> **Consignes**
1. Répondez aux questions suivantes d'après le passage sur le Stade français.
(a) Que place-t-on dans chacun des trois verres d'eau ?
(b) Dans quelle ville se jouait le premier match de la saison en championnat ?
(c) À quelle place du championnat de France se trouve le club de Paris ?
2. Traduisez en anglais cette phrase du passage sur le Stade français : « Voilà le club de Paris à la deuxième place du championnat de France avant de recevoir les gros bras de Montpellier pour la huitième journée, samedi 27 octobre. »
3. Recopiez le passage sur le Stade français à partir de « Il faut croire » jusqu'à « rappelle Sergio Parisse. » inclus.

> **Texte à examiner**
-=-=-

Le troisième-ligne Sergio Parisse, en novembre 2015. / PAUL ELLIS/AFP

Prenez trois verres d’eau. Dans le premier, mettez une carotte. Dans le second, un œuf. Dans le troisième, du café. Tout ce qu’il y a de plus sérieux, Heyneke Meyer a effectué l’expérience devant les rugbymen du Stade français, que le Sud-Africain entraîne depuis cette saison. « Il a posé les trois verres sur une table d’hôtel, avant notre premier match de la saison en championnat, à Perpignan, se souvient le troisième-ligne Sergio Parisse. Il voulait nous montrer que l’eau peut exercer différentes sortes de pression, et donc nous rappeler que les joueurs ont aussi différentes réactions possibles à la pression. »

Il faut croire que cette équipe du Stade français réagit bien, son début de saison l’ayant transmuée en « quelque chose de bon » : « du bon café ! », selon le capitaine, par ailleurs international italien. Voilà le club de Paris à la deuxième place du championnat de France avant de recevoir les gros bras de Montpellier pour la huitième journée, samedi 27 octobre. Plutôt appréciable, si l’on se souvient que « le club a failli disparaître » il y a peu, rappelle Sergio Parisse.

-=-=-

> **Données enregistrées**
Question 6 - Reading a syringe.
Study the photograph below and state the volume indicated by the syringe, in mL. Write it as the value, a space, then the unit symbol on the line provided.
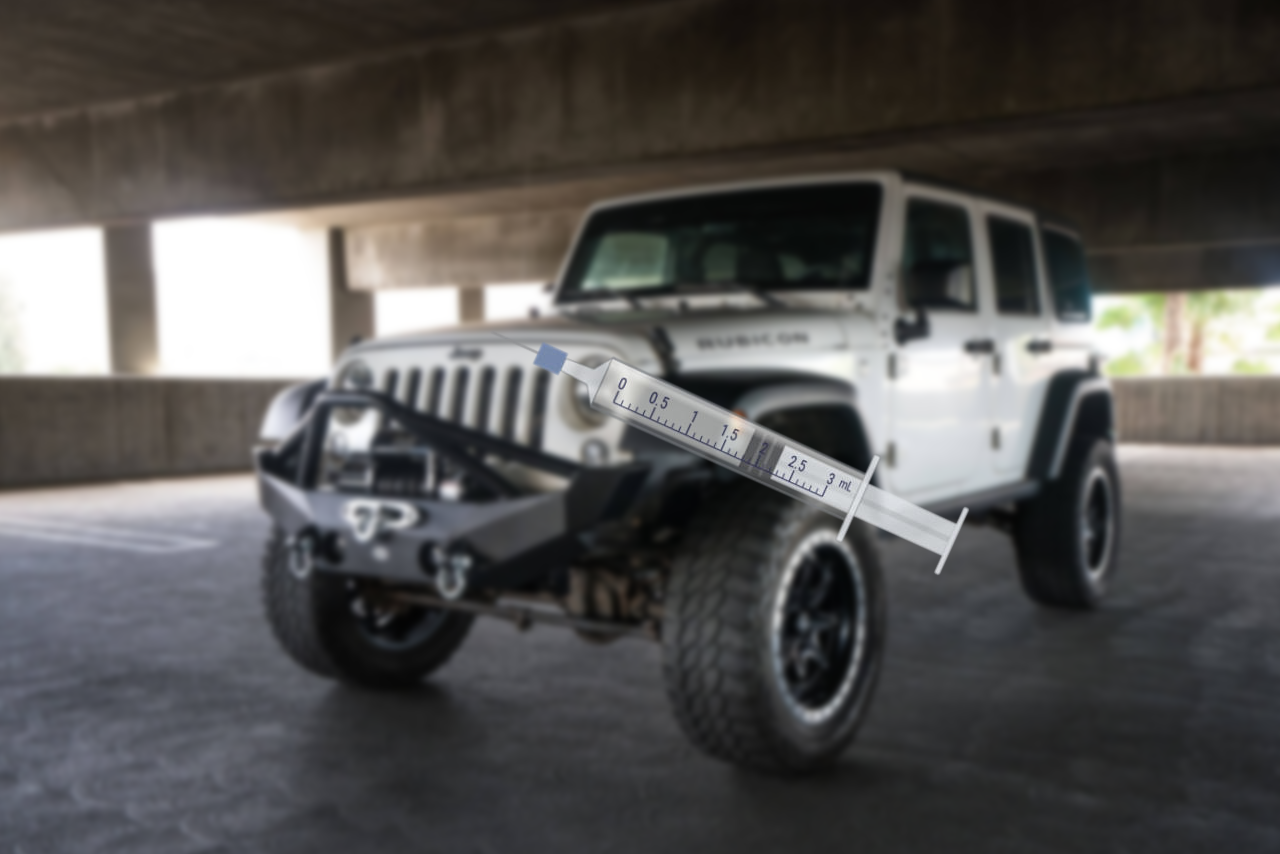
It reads 1.8 mL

-=-=-

> **Réponses par consigne**
1.
(a) Une carotte dans le premier, un œuf dans le second, du café dans le troisième.
(b) À Perpignan.
(c) À la deuxième place.

2. Here is the Paris club in second place in the French championship before it hosts the heavyweights of Montpellier for the eighth round, on Saturday, October 27.

3.
Il faut croire que cette équipe du Stade français réagit bien, son début de saison l’ayant transmuée en « quelque chose de bon » : « du bon café ! », selon le capitaine, par ailleurs international italien. Voilà le club de Paris à la deuxième place du championnat de France avant de recevoir les gros bras de Montpellier pour la huitième journée, samedi 27 octobre. Plutôt appréciable, si l’on se souvient que « le club a failli disparaître » il y a peu, rappelle Sergio Parisse.